(Stored items)
************

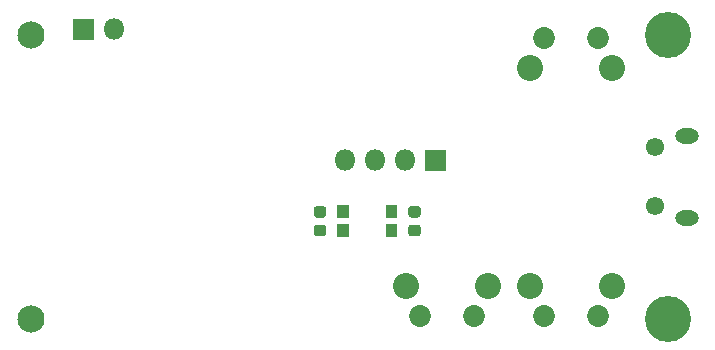
<source format=gbr>
G04 #@! TF.GenerationSoftware,KiCad,Pcbnew,5.1.9-73d0e3b20d~88~ubuntu20.04.1*
G04 #@! TF.CreationDate,2021-01-09T22:09:53-06:00*
G04 #@! TF.ProjectId,pcb,7063622e-6b69-4636-9164-5f7063625858,rev?*
G04 #@! TF.SameCoordinates,Original*
G04 #@! TF.FileFunction,Soldermask,Bot*
G04 #@! TF.FilePolarity,Negative*
%FSLAX46Y46*%
G04 Gerber Fmt 4.6, Leading zero omitted, Abs format (unit mm)*
G04 Created by KiCad (PCBNEW 5.1.9-73d0e3b20d~88~ubuntu20.04.1) date 2021-01-09 22:09:53*
%MOMM*%
%LPD*%
G01*
G04 APERTURE LIST*
%ADD10O,1.802000X1.802000*%
%ADD11C,2.202000*%
%ADD12C,1.852000*%
%ADD13C,3.902000*%
%ADD14C,2.302000*%
%ADD15O,2.002000X1.302000*%
%ADD16C,1.552000*%
G04 APERTURE END LIST*
D10*
X50040000Y-57500000D03*
G36*
G01*
X48350000Y-58401000D02*
X46650000Y-58401000D01*
G75*
G02*
X46599000Y-58350000I0J51000D01*
G01*
X46599000Y-56650000D01*
G75*
G02*
X46650000Y-56599000I51000J0D01*
G01*
X48350000Y-56599000D01*
G75*
G02*
X48401000Y-56650000I0J-51000D01*
G01*
X48401000Y-58350000D01*
G75*
G02*
X48350000Y-58401000I-51000J0D01*
G01*
G37*
G36*
G01*
X67781750Y-73451000D02*
X67218250Y-73451000D01*
G75*
G02*
X66974000Y-73206750I0J244250D01*
G01*
X66974000Y-72718250D01*
G75*
G02*
X67218250Y-72474000I244250J0D01*
G01*
X67781750Y-72474000D01*
G75*
G02*
X68026000Y-72718250I0J-244250D01*
G01*
X68026000Y-73206750D01*
G75*
G02*
X67781750Y-73451000I-244250J0D01*
G01*
G37*
G36*
G01*
X67781750Y-75026000D02*
X67218250Y-75026000D01*
G75*
G02*
X66974000Y-74781750I0J244250D01*
G01*
X66974000Y-74293250D01*
G75*
G02*
X67218250Y-74049000I244250J0D01*
G01*
X67781750Y-74049000D01*
G75*
G02*
X68026000Y-74293250I0J-244250D01*
G01*
X68026000Y-74781750D01*
G75*
G02*
X67781750Y-75026000I-244250J0D01*
G01*
G37*
G36*
G01*
X75218250Y-74049000D02*
X75781750Y-74049000D01*
G75*
G02*
X76026000Y-74293250I0J-244250D01*
G01*
X76026000Y-74781750D01*
G75*
G02*
X75781750Y-75026000I-244250J0D01*
G01*
X75218250Y-75026000D01*
G75*
G02*
X74974000Y-74781750I0J244250D01*
G01*
X74974000Y-74293250D01*
G75*
G02*
X75218250Y-74049000I244250J0D01*
G01*
G37*
G36*
G01*
X75218250Y-72474000D02*
X75781750Y-72474000D01*
G75*
G02*
X76026000Y-72718250I0J-244250D01*
G01*
X76026000Y-73206750D01*
G75*
G02*
X75781750Y-73451000I-244250J0D01*
G01*
X75218250Y-73451000D01*
G75*
G02*
X74974000Y-73206750I0J244250D01*
G01*
X74974000Y-72718250D01*
G75*
G02*
X75218250Y-72474000I244250J0D01*
G01*
G37*
G36*
G01*
X73049000Y-73450000D02*
X73049000Y-72450000D01*
G75*
G02*
X73100000Y-72399000I51000J0D01*
G01*
X74000000Y-72399000D01*
G75*
G02*
X74051000Y-72450000I0J-51000D01*
G01*
X74051000Y-73450000D01*
G75*
G02*
X74000000Y-73501000I-51000J0D01*
G01*
X73100000Y-73501000D01*
G75*
G02*
X73049000Y-73450000I0J51000D01*
G01*
G37*
G36*
G01*
X73049000Y-75050000D02*
X73049000Y-74050000D01*
G75*
G02*
X73100000Y-73999000I51000J0D01*
G01*
X74000000Y-73999000D01*
G75*
G02*
X74051000Y-74050000I0J-51000D01*
G01*
X74051000Y-75050000D01*
G75*
G02*
X74000000Y-75101000I-51000J0D01*
G01*
X73100000Y-75101000D01*
G75*
G02*
X73049000Y-75050000I0J51000D01*
G01*
G37*
G36*
G01*
X68949000Y-73450000D02*
X68949000Y-72450000D01*
G75*
G02*
X69000000Y-72399000I51000J0D01*
G01*
X69900000Y-72399000D01*
G75*
G02*
X69951000Y-72450000I0J-51000D01*
G01*
X69951000Y-73450000D01*
G75*
G02*
X69900000Y-73501000I-51000J0D01*
G01*
X69000000Y-73501000D01*
G75*
G02*
X68949000Y-73450000I0J51000D01*
G01*
G37*
G36*
G01*
X68949000Y-75050000D02*
X68949000Y-74050000D01*
G75*
G02*
X69000000Y-73999000I51000J0D01*
G01*
X69900000Y-73999000D01*
G75*
G02*
X69951000Y-74050000I0J-51000D01*
G01*
X69951000Y-75050000D01*
G75*
G02*
X69900000Y-75101000I-51000J0D01*
G01*
X69000000Y-75101000D01*
G75*
G02*
X68949000Y-75050000I0J51000D01*
G01*
G37*
D11*
X81750000Y-79260000D03*
D12*
X80500000Y-81750000D03*
X76000000Y-81750000D03*
D11*
X74740000Y-79260000D03*
D10*
X69630000Y-68600000D03*
X72170000Y-68600000D03*
X74710000Y-68600000D03*
G36*
G01*
X76400000Y-67699000D02*
X78100000Y-67699000D01*
G75*
G02*
X78151000Y-67750000I0J-51000D01*
G01*
X78151000Y-69450000D01*
G75*
G02*
X78100000Y-69501000I-51000J0D01*
G01*
X76400000Y-69501000D01*
G75*
G02*
X76349000Y-69450000I0J51000D01*
G01*
X76349000Y-67750000D01*
G75*
G02*
X76400000Y-67699000I51000J0D01*
G01*
G37*
D13*
X97000000Y-82000000D03*
X97000000Y-58000000D03*
D14*
X43000000Y-58000000D03*
X43000000Y-82000000D03*
D11*
X92250000Y-79260000D03*
D12*
X91000000Y-81750000D03*
X86500000Y-81750000D03*
D11*
X85240000Y-79260000D03*
X85250000Y-60740000D03*
D12*
X86500000Y-58250000D03*
X91000000Y-58250000D03*
D11*
X92260000Y-60740000D03*
D15*
X98547500Y-66500000D03*
X98547500Y-73500000D03*
D16*
X95847500Y-67500000D03*
X95847500Y-72500000D03*
M02*

</source>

************

Your instructions ▸ Count the lines in the records above that contain the word "format", and reply with only that number.

Written solution ▸ 2